RX – E os rapazes, devem ou não ser vacinados?
CO – Neste momento, a vacina não está, nem vai ser em breve, comparticipada para os rapazes. Numa perspetiva clínica, há uma justificação para vacinar os rapazes, mas tenho dúvidas em relação ao facto de ter de ser o Estado a assumir essa responsabilidade. Portugal tem um excelente PNV e tem uma das taxas mais elevadas do mundo no que respeita à cobertura da vacinação contra o HPV. Portanto, em Portugal, os rapazes não têm onde se infetar. Mas não há fronteiras na Europa e os rapazes podem ter relações com jovens de outros países onde não há a mesma facilidade de acesso a esta vacina. E não é preciso ir muito longe. Em França, por exemplo, a taxa de cobertura da vacina contra o HPV não chega a 30%. Na Alemanha anda à volta dos 30 a 40%. E os jovens vão cada vez mais por essa Europa fora. Seja para estudar, para passear ou para trabalhar. Mas atribuir ao Estado essa obrigação de proteger os rapazes já me parece questionável, tendo em conta a relação custo-benefício. Penso, no entanto, que devemos explicar aos pais a importância de vacinarem os seus filhos. Eu próprio tenho um neto e na altura certa farei questão de o vacinar.

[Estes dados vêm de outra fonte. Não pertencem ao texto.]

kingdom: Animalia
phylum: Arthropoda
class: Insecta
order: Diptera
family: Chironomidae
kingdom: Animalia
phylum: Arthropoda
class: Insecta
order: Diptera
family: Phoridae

“O rastreio é necessário, deve continuar a ser universal durante mais 10 ou 15 anos, até haver resultados sobre o impacto da vacinação na curva epidemiológica do cancro do colo do útero”
RX – Na população masculina o HPV surge mais frequentemente associado a que tipo de tumores?

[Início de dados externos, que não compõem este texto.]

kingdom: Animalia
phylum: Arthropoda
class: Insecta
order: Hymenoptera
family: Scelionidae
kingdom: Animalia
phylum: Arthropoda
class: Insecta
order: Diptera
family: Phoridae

CO – Não com a mesma taxa de relação que existe, nas mulheres, entre o HPV e o cancro do colo do útero, nos homens, este vírus está associado ao cancro do pénis, do canal anal e da cavidade oral. Penso que os homens que mais beneficiariam da vacinação seriam os homossexuais. A minha opinião é que, para já, a vacinação contra o HPV para os rapazes não deve ser incluída no PNV, mas deve ser parcialmente comparticipada, assim como para as mulheres mais velhas que, neste momento, têm de pagar a vacina na totalidade caso queiram proteger-se.